На Джоне Джервисе было штатское платье, черное, с вышитым орденом на левой стороне груди и золотым шитьем в самых неожиданных местах. Наверное, чтобы издали напоминало адмиральский мундир. Первый лорд Адмиралтейства принял меня в кабинете размером с половину адмиральской каюты на корабле первого ранга. Видимо, чем дальше в любую сторону от поста адмирала, тем меньше полагалось помещение. Свет в кабинет проникал через единственное окно, узкое и низкое, а искусственный давали два подсвечника на три свечи каждый. Один подсвечник стоял на столе адмирала, на котором больше ничего не было, а второй — на столе секретаря в дальнем от окна углу. Секретарь вроде тот же, что был на адмиральском корабле. На столе у него располагались еще и чернильный прибор из бронзовой чернильницы с крышкой, из-за чего напоминала маленький пивной бокал, бронзового стакана с гусиными перьями, маленького ножа для их подрезки, бронзовой песочницы, содержимое которой использовали вместо промокательной бумаги, пока не придуманной, стопка чистой бумаги и один наполовину исписанный лист. Секретарь внимательно рассматривал конец гусиного пера, испачканный чернилами. Затем пожал плечами, будто не смог найти в пере причину плохого почерка, после чего продолжил выводить красивые буквы на листе бумаги.
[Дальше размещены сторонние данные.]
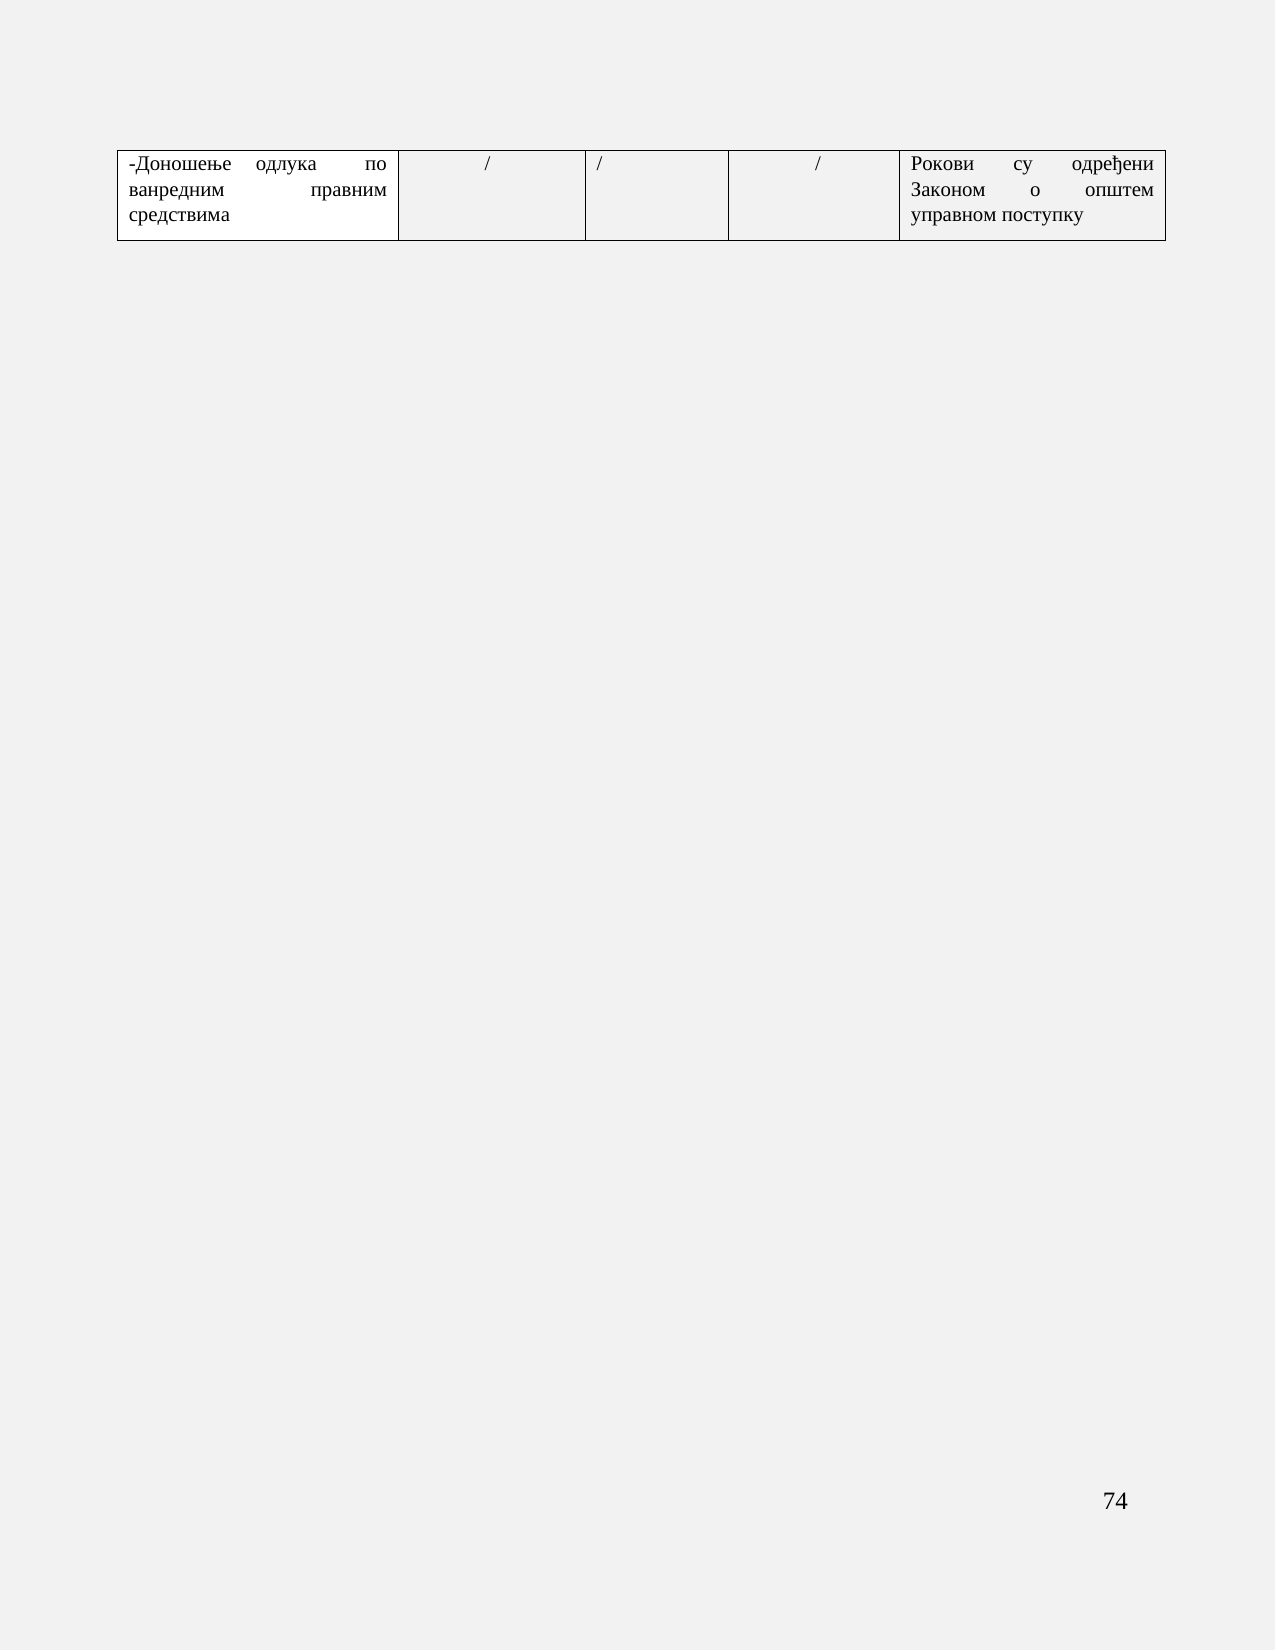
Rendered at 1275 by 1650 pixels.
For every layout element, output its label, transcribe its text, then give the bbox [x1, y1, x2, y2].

table_cell / [729, 151, 899, 240]
table_cell -Доношење одлука по ванредним правним средствима [118, 151, 398, 240]
table_cell / [586, 151, 728, 240]
table_cell Рокови су одређени Законом о општем управном поступку [900, 151, 1165, 240]
table_cell / [399, 151, 585, 240]
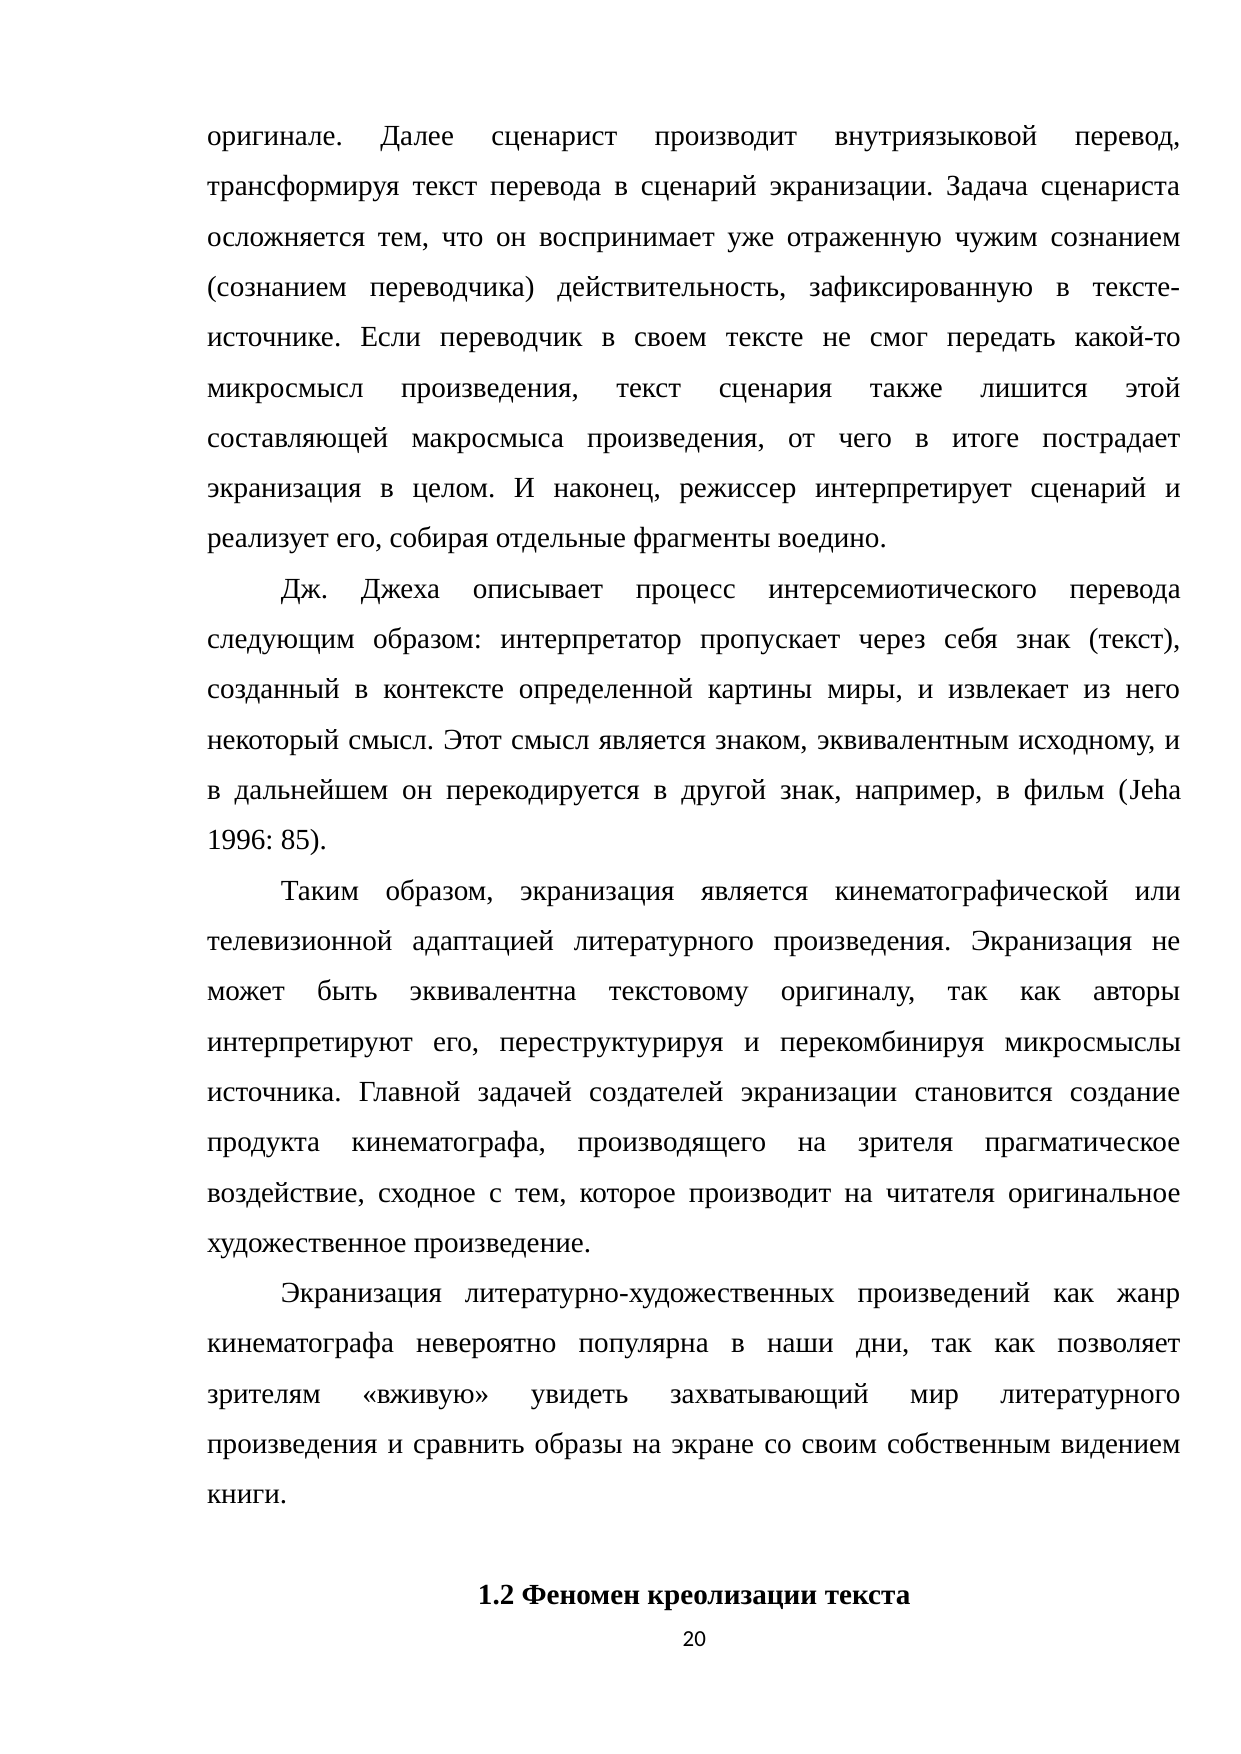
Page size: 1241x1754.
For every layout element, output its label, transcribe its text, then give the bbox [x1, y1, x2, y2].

text Экранизация литературно-художественных произведений как жанр кинематографа невероятно популярна в наши дни, так как позволяет зрителям «вживую» увидеть захватывающий мир литературного произведения и сравнить образы на экране со своим собственным видением книги. [207, 1275, 1181, 1510]
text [207, 118, 1181, 554]
text Таким образом, экранизация является кинематографической или телевизионной адаптацией литературного произведения. Экранизация не может быть эквивалентна текстовому оригиналу, так как авторы интерпретируют его, переструктурируя и перекомбинируя микросмыслы источника. Главной задачей создателей экранизации становится создание продукта кинематографа, производящего на зрителя прагматическое воздействие, сходное с тем, которое производит на читателя оригинальное художественное произведение. [207, 873, 1181, 1258]
text Дж. Джеха описывает процесс интерсемиотического перевода следующим образом: интерпретатор пропускает через себя знак (текст), созданный в контексте определенной картины миры, и извлекает из него некоторый смысл. Этот смысл является знаком, эквивалентным исходному, и в дальнейшем он перекодируется в другой знак, например, в фильм (Jeha 1996: 85). [207, 571, 1181, 856]
text 1.2 Феномен креолизации текста [207, 1577, 1181, 1611]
— Быстро ты приехал! — ответив на мое приветствие, сказал Джон Джервис. — Ждал тебя не раньше послезавтрашнего дня.

— Надеюсь, простите мне служебное рвение?! — шутливо произнес я.
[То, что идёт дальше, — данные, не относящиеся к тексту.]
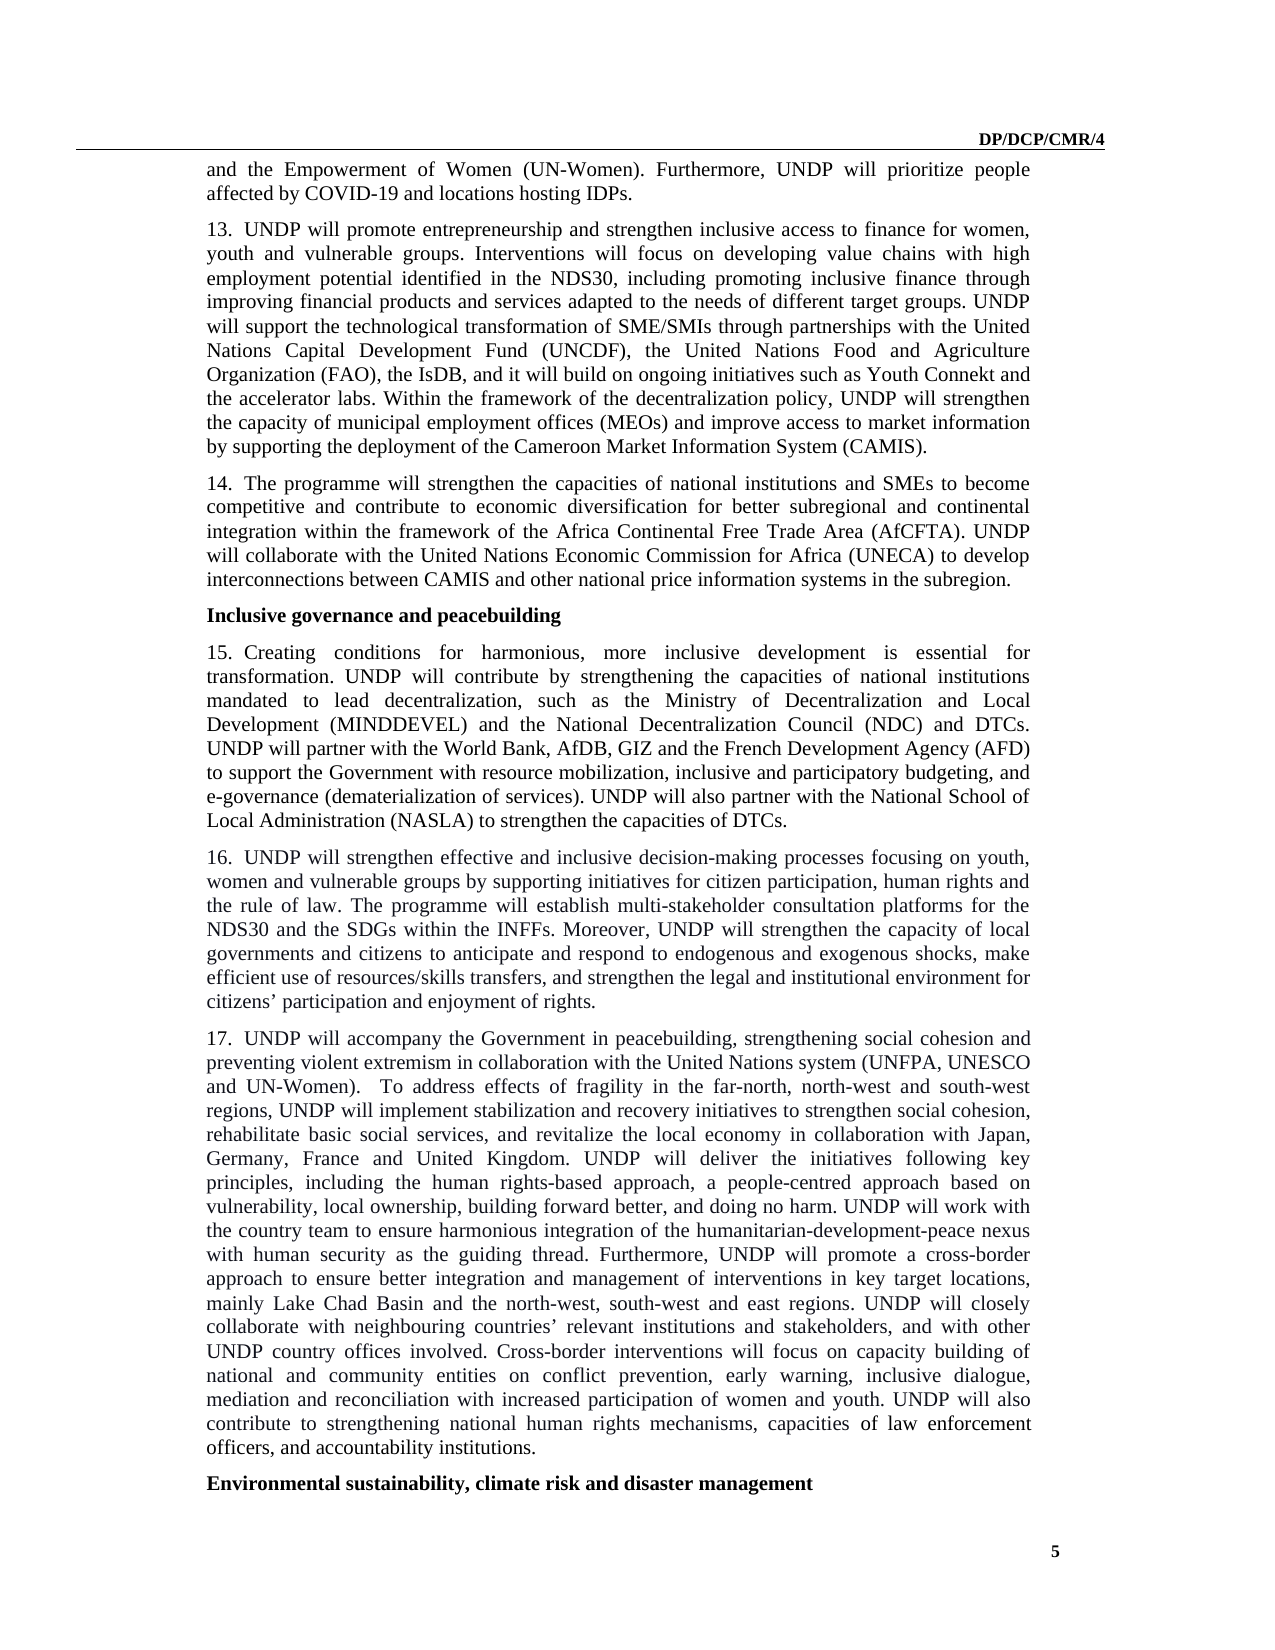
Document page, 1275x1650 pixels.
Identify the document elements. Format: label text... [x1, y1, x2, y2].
— Уже простил! — растянув губы в крокодильей улыбке, молвил он и махнул рукой на стул, который стоял по другую сторону стола, предлагая мне занять его. После чего сразу перешел к делу: — Ты ведь знаешь несколько иностранных языков, не так ли?

— Так точно! — четко по-военному ответил я, догадавшись, что время шуток закончилось.